Birthday Enchiladas

When Craig and I first started dating back in 2006, my friend Patty asked what sign he was and when he said Aquarius she weighed that against the fact that I was an Aquarius and concluded: "It'll never work. Two Aquariuses? I don't see it."

Seventeen years later, we're still two Aquariuses battling it out. And February is of course our favorite month because we both get to celebrate our birthdays. For my birthday this year, we went to Antico Nuovo and ate pasta and ice cream and had a grand old time. For Craig's birthday this year, we went out to Kato and ate an extravagant tasting menu of exquisitely plated seafood dishes. But before that, I threw another birthday bone Craig's way (I'm such an Aquarius) and made him a dinner he's always wanted me to make: his mother's enchiladas. Only I dialed them up a little and turned them into birthday enchiladas.

Just Like Mom's, Only Different

Craig's mom Julee's enchiladas are a classic: they're flour tortillas stuffed with cheese (Monterey Jack), covered in a chili powder-infused tomato sauce, then topped with more cheese before being baked in a 350 oven. I've had them before and they're like a marriage of grilled cheese and lasagna by way of Mexico.

Because we invited some friends over, I wanted to bulk up the enchiladas a little more and that's when I found Ali Slagle's recipe. The technique is the same, except the filling is a mixture of onions, Poblano chilies, garlic, and black beans that then gets a mix of Cheddar and Monterey Jack folded into it.

Cool Little Enchilada Tricks

As for the tomato sauce, Ali smartly has you blend half of the sautéed aromatics (pre-black beans) with fire-roasted tomatoes, chili powder, and hot sauce (I used Chipotle Rancho Gordo).

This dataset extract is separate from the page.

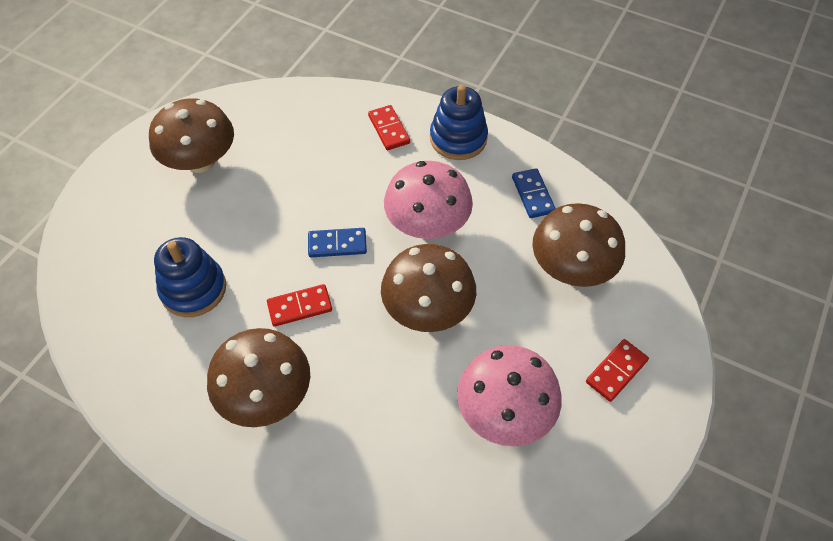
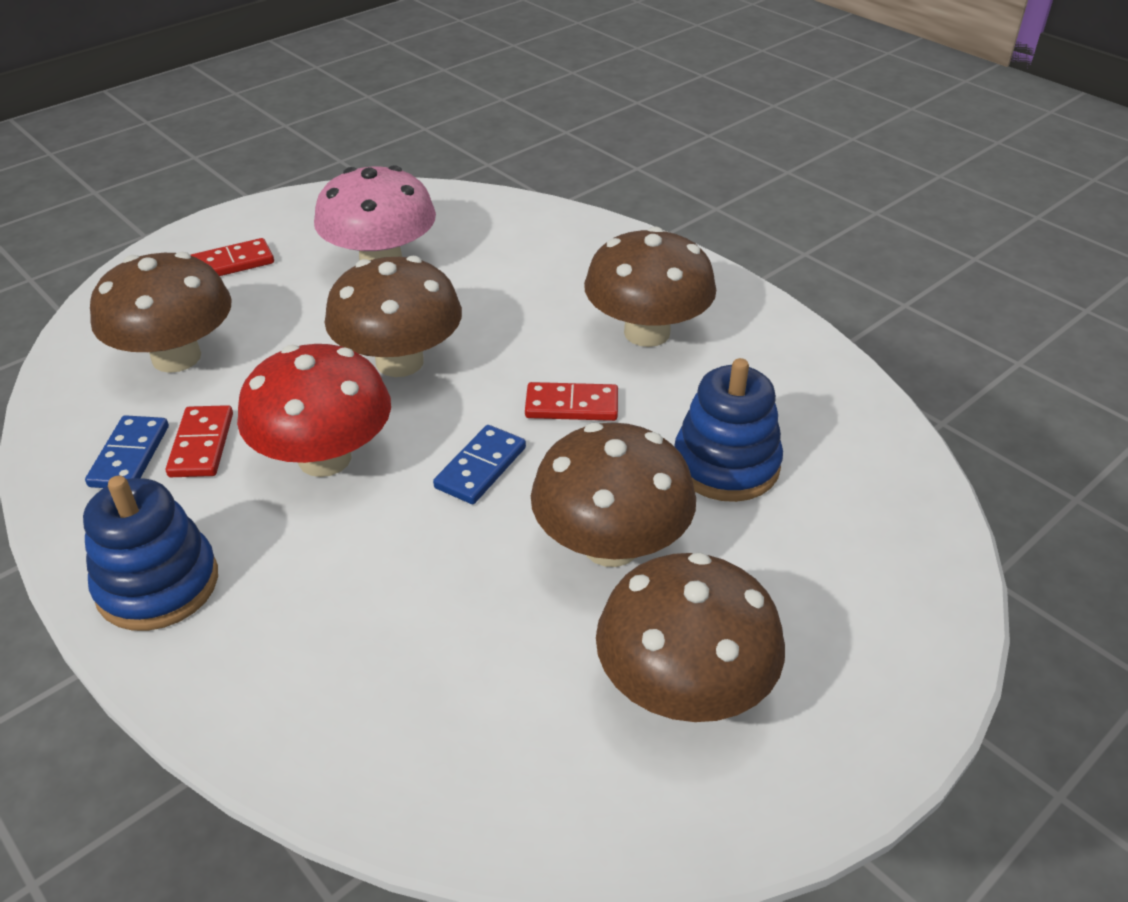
camera: 160 degrees left, 15 degrees down
(249, 218) = (611, 545): none -> brown mushroom
(337, 244) = (480, 467): blue domino -> blue domino turned 75 degrees counterclockwise
(388, 129) = (270, 644): red domino -> red domino (202, 445)
(427, 224) = (325, 458): pink mushroom -> red mushroom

The one thing that I brought to the table enchilada-wise (lol) was the concept of charring the flour tortillas before rolling them. I love doing this. It's the main reason I'd miss a gas stove. You just lay the flour (or corn) tortilla directly on the gas flame, flip it with tongs, until it gets some charry spots.

Bring on the Birthday Enchiladas

Then it's just a fun assembly. Pour half the sauce into a casserole. Put some bean stuff into a charred tortilla, roll it up, lay it it on top of the sauce, and continue until the casserole's filled. If you have extra bean stuff, put that around the sides like I did.

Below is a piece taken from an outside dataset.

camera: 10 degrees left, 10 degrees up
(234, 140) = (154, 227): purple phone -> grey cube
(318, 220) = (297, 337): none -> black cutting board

The rest of the sauce goes on, more cheese goes on top, and into the oven it goes for ten minutes or so until the cheese is melted (I broiled it for extra pizazz). Then, for even more pizazz, I topped the enchiladas like nachos: with sour cream, pickled red chilies, radishes, scallions, and cilantro.

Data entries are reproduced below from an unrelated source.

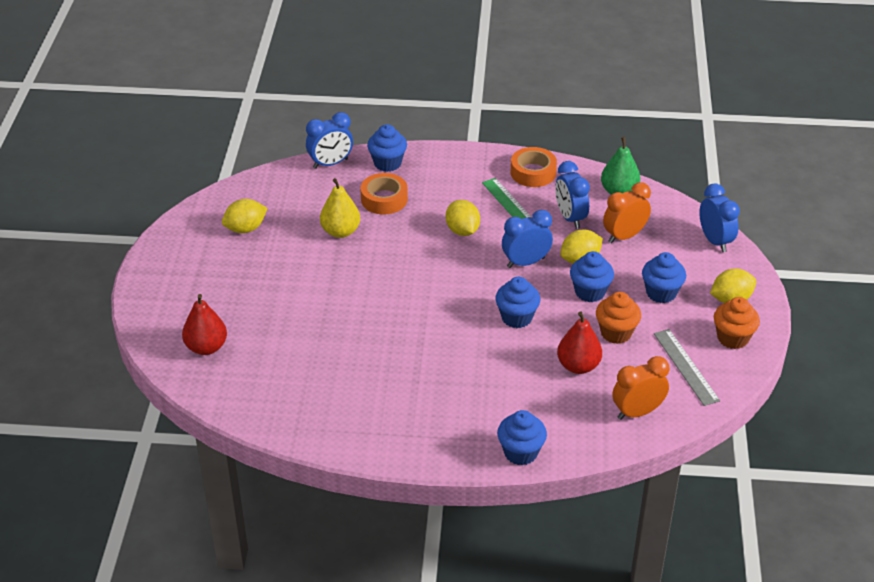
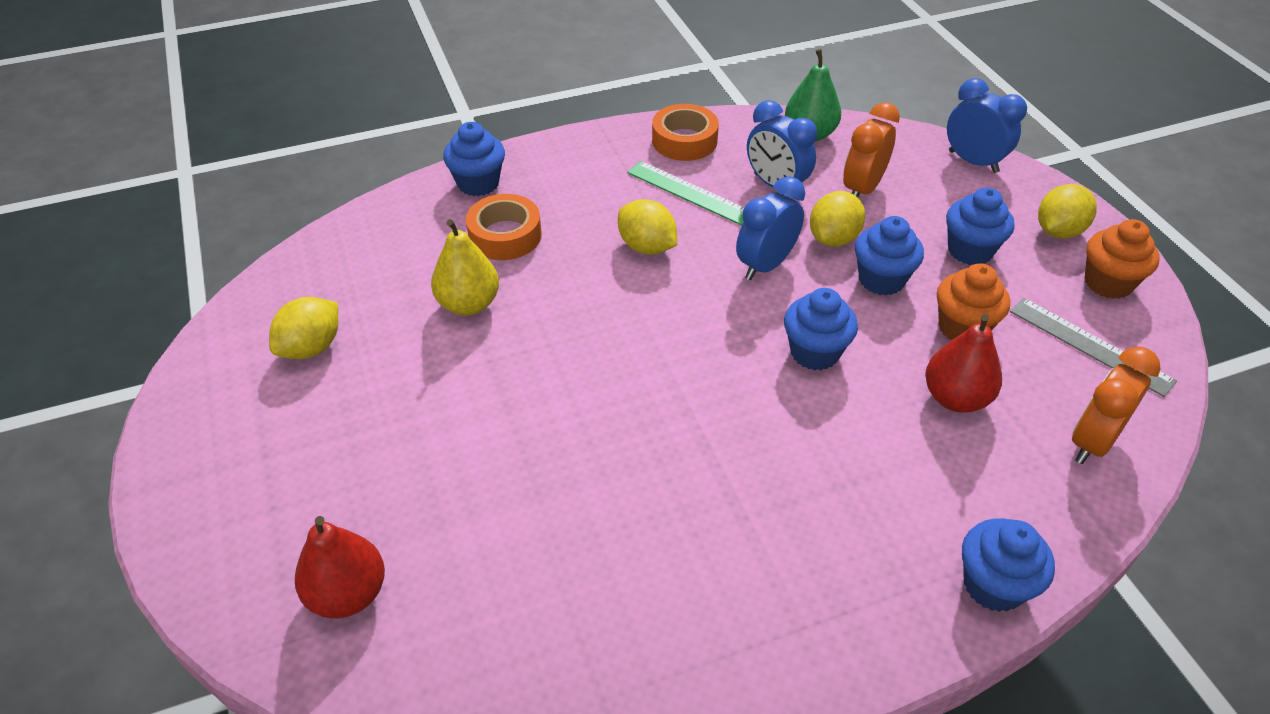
camera: 25 degrees left, 5 degrees up
(330, 163) = (394, 207): blue clock -> none

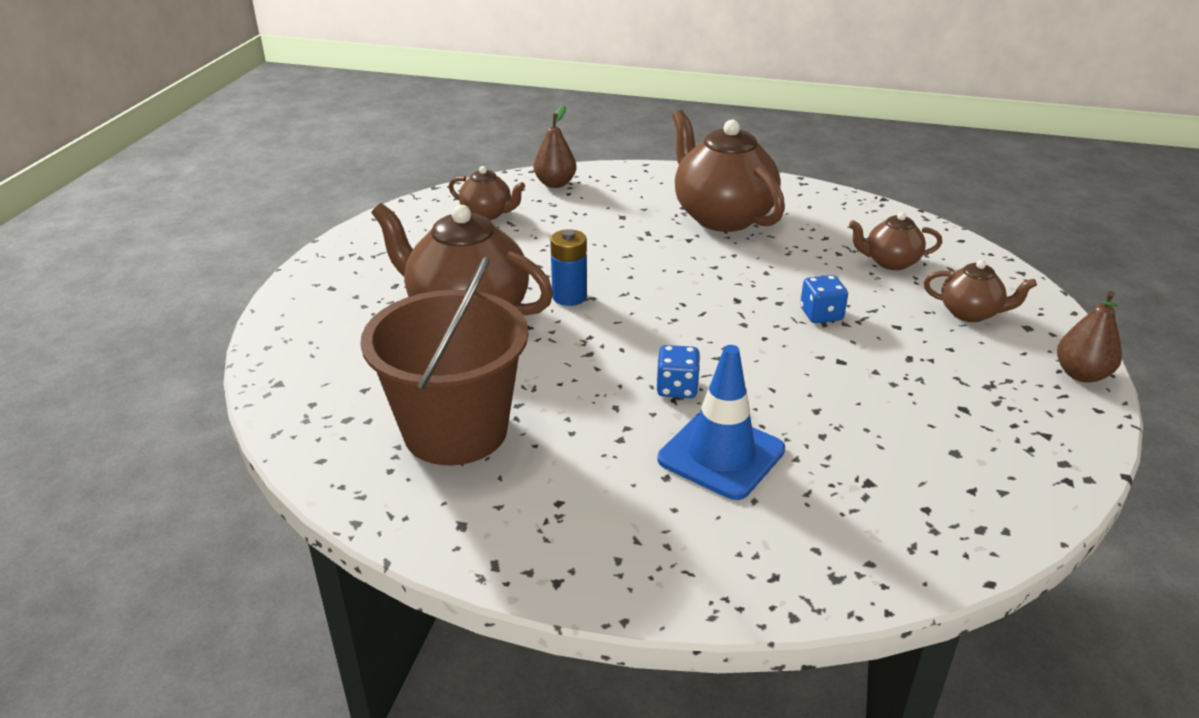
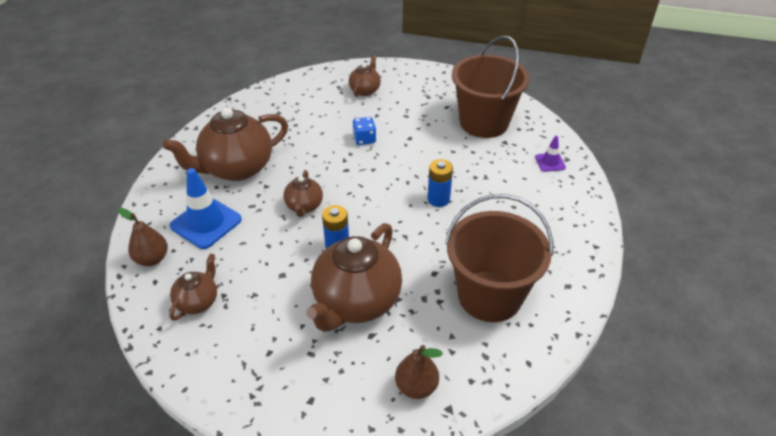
camera: 90 degrees left, 10 degrees up
(677, 388) = (438, 199): blue dice -> blue battery
(721, 455) = (493, 186): blue traffic cone -> blue traffic cone (206, 223)
(815, 546) = (550, 162): none -> purple traffic cone
(890, 262) = (309, 107): brown teapot -> brown teapot (304, 206)
(928, 457) = (484, 122): none -> brown bucket
(1081, 374) = (418, 70): brown pear -> brown pear (416, 386)

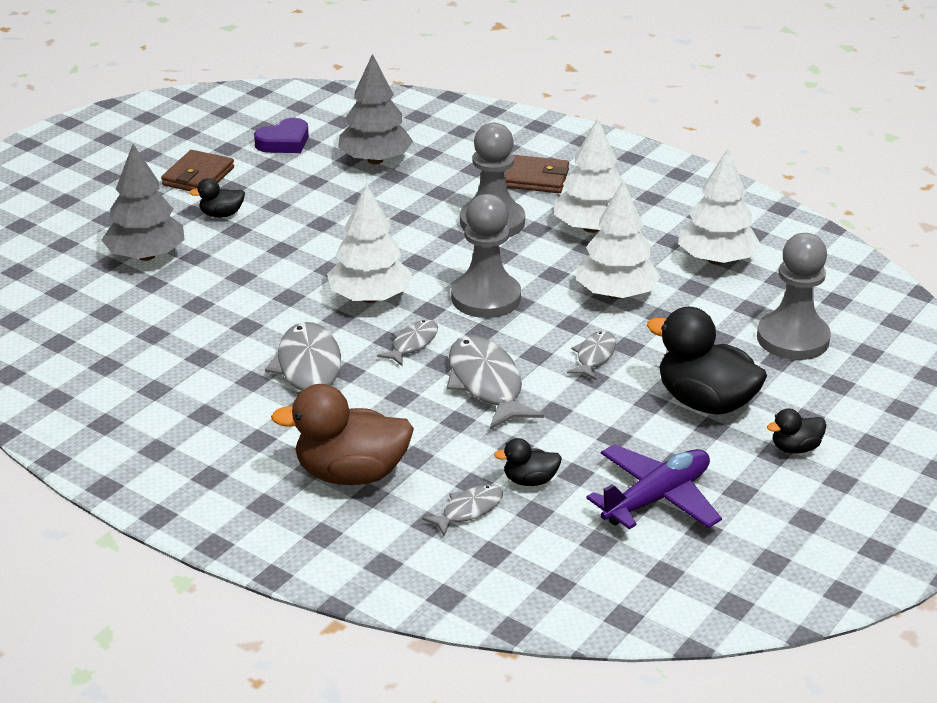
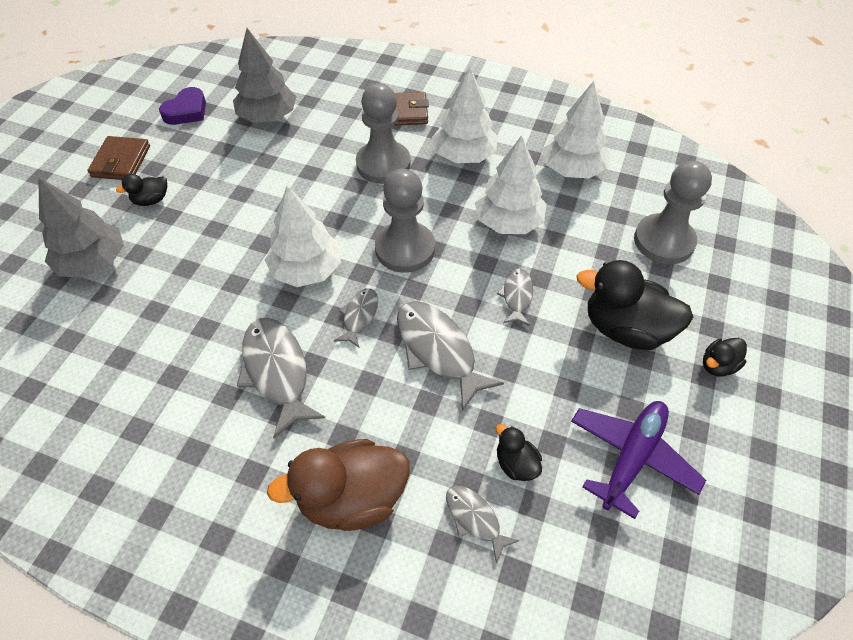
camera: 15 degrees left, 20 degrees up
(468, 510) = (475, 519): grey fish -> grey fish turned 75 degrees counterclockwise
(530, 480) = (516, 464): black duck -> black duck turned 75 degrees clockwise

Look at these dazzled faces!

And now you know the secret of how these two Aquariuses have made it work all these years. When the moon is in the second house, we make enchiladas.

Birthday Enchiladas

A riff on Ali Slagle's enchilada recipe with flour tortillas, black beans, and two cheeses.

  • 2 tablespoons olive oil

  • 2 yellow onions, finely chopped

  • 1 Poblano chile, stemmed, seeded, diced

  • 4 garlic cloves, peeled and thinly sliced

  • Kosher salt and freshly ground black pepper

  • 1 teaspoon ground cumin

  • 1 15-ounce can fire-roasted tomatoes

  • 2 teaspoons chili powder (make sure it's fresh)

  • 1 teaspoon hot sauce (or more to taste)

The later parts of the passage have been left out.